January 19, 2023
Common sense says that increasing corn seeding rate from 30,000 to 36,000 seeds per acre should produce a measurable yield increase and a return on investment. However, when Bob Nielsen, a Purdue Extension corn specialist for four decades, compared seeding rates in trials, he typically wound up seeing only minor differences in yield from planting 28,000 to 35,000 seeds per acre. And while agronomic maximum yield was slightly higher, economic optimum yield was the same for any seeding rate within that range.
Dan Quinn, also a Purdue Extension corn specialist, included higher seeding rate as an intensive management practice he wanted to compare in a 2022 trial to determine if intensive management offered a positive ROI. The trial was conducted at three locations in Indiana, one in Michigan and one in Kentucky.
“We saw a similar result,” Quinn says. “A 20% increase in seeding rate from 30,000 to 36,000 did not increase corn yield significantly any location.”
Digging deeper on corn pops
Yet when you look at return on investment for each treatment in the trial, higher seeding rate shows the second-highest number of all treatments. Translated, that means for every additional dollar spent on extra seed, the plot produced over $2.50 more corn vs. the control plot.
That’s a hefty rate of return — certainly enough to get a grower’s attention. How can rate of return be so attractive for a practice that doesn’t appear to have much impact?
“I think this result is due to the fact that some yields were increased across all locations, but we did not see it pull out significantly when running analysis,” Quinn says. “So, we couldn’t state that it was a statistical yield increase.” In layman’s terms, Quinn means that the yield increase wasn’t high enough compared to the control for him to be confident it could be repeated next year. It could have been caused by experimental error.
“Also, the increase in seed cost for a 20% increase in seeding rate was marginal in comparison to costs for some treatments, and there was no additional application cost needed,” Quinn says. “You should also recognize that we used a corn price around $6.66 per bushel for the economic analysis, which is a pretty good price at this time.

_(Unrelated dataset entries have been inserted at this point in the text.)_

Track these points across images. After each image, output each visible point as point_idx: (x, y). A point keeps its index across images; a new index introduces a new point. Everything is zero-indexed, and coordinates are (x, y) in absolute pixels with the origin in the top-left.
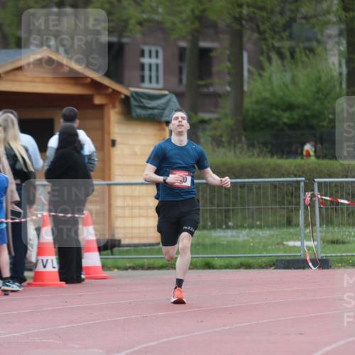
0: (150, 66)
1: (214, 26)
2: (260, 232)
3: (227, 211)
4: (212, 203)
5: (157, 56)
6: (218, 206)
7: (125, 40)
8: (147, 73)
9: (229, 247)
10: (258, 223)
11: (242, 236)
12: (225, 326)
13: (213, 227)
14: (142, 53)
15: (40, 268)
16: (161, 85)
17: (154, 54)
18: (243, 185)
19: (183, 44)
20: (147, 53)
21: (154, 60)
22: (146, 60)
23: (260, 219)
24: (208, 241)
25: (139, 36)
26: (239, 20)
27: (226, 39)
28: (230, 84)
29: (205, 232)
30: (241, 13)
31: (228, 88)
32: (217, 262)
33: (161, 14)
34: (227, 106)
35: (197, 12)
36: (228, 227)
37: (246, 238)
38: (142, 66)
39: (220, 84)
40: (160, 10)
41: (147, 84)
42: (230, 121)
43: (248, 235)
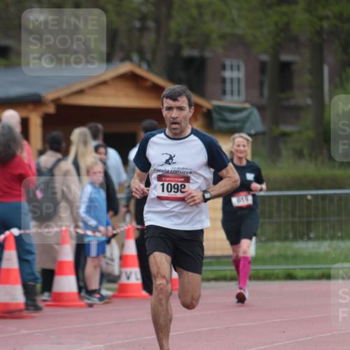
0: (232, 80)
1: (295, 39)
2: (341, 244)
3: (309, 223)
4: (293, 215)
5: (239, 70)
6: (300, 217)
7: (208, 54)
8: (228, 87)
9: (311, 258)
10: (339, 234)
11: (324, 247)
12: (307, 336)
13: (295, 238)
14: (224, 67)
15: (124, 280)
16: (242, 98)
17: (235, 67)
18: (324, 197)
19: (264, 58)
20: (228, 67)
21: (235, 73)
22: (228, 74)
23: (341, 230)
24: (289, 253)
25: (221, 50)
26: (319, 33)
29: (287, 244)
30: (321, 27)
31: (309, 101)
32: (299, 273)
33: (241, 28)
34: (308, 119)
36: (309, 239)
37: (328, 249)
38: (224, 80)
39: (302, 97)
41: (229, 97)
42: (311, 134)
43: (329, 246)
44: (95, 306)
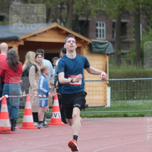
0: (100, 30)
1: (127, 13)
2: (147, 101)
3: (133, 92)
4: (127, 89)
5: (103, 26)
6: (130, 90)
7: (89, 19)
8: (99, 33)
9: (134, 108)
10: (147, 97)
11: (140, 103)
12: (133, 141)
13: (128, 99)
14: (97, 25)
15: (53, 117)
16: (105, 38)
17: (102, 25)
18: (140, 81)
19: (114, 21)
20: (99, 25)
21: (102, 27)
22: (98, 28)
23: (148, 96)
24: (125, 105)
25: (95, 17)
26: (138, 10)
27: (133, 19)
28: (134, 38)
29: (124, 101)
30: (139, 7)
31: (134, 40)
32: (129, 114)
33: (105, 8)
34: (133, 47)
35: (120, 7)
36: (134, 99)
37: (142, 104)
38: (97, 30)
39: (130, 38)
40: (105, 6)
41: (99, 38)
42: (134, 54)
43: (142, 102)
44: (41, 128)
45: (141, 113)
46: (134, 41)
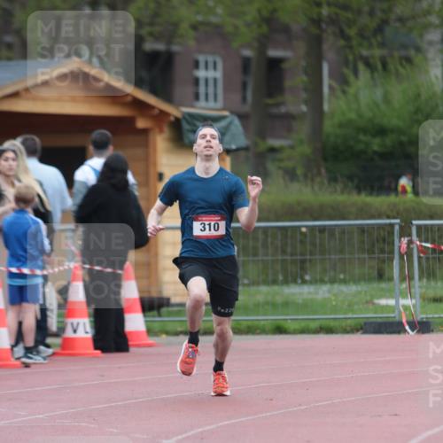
0: (207, 80)
1: (286, 30)
2: (344, 288)
3: (303, 262)
4: (284, 252)
5: (215, 68)
6: (291, 256)
7: (175, 48)
8: (202, 89)
9: (306, 306)
10: (342, 276)
11: (322, 292)
12: (300, 405)
13: (286, 282)
14: (196, 65)
15: (69, 333)
16: (220, 104)
17: (211, 65)
18: (322, 229)
19: (247, 53)
20: (202, 65)
21: (211, 72)
22: (201, 73)
23: (344, 272)
24: (279, 299)
25: (192, 43)
26: (317, 22)
27: (301, 47)
28: (306, 102)
29: (276, 288)
30: (319, 14)
31: (304, 108)
32: (291, 326)
33: (219, 15)
34: (303, 130)
36: (304, 282)
37: (327, 295)
38: (197, 81)
39: (294, 103)
40: (219, 11)
41: (202, 103)
42: (306, 149)
43: (329, 292)
44: (33, 366)
45: (324, 323)
46: (304, 113)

If corn price goes down, we don’t see as good of numbers for net income and ROI.”
Deeper still: Hybrids vs. seeding rates
Steve Gauck, a regional agronomy manager for Beck’s, based near Greensburg, Ind., also noticed that there was a trend in the Purdue 2022 data for higher seeding rate increasing yield, even though it wasn’t significant.
“We see the same trend many times in trials, where yields won’t vary that much at populations from the high 20s into the mid- or higher 30s overall,” Gauck says. “However, what we’re also seeing is that there are differences in how hybrids respond to changes in plant populations.
“There are some hybrids which will perform just as well at 28,000 on most soils as at higher populations. But there are other hybrids that will kick out higher yields if you boost seeding rates. You really need to talk with your seedsman and ask for advice on picking seeding rates for hybrids today.”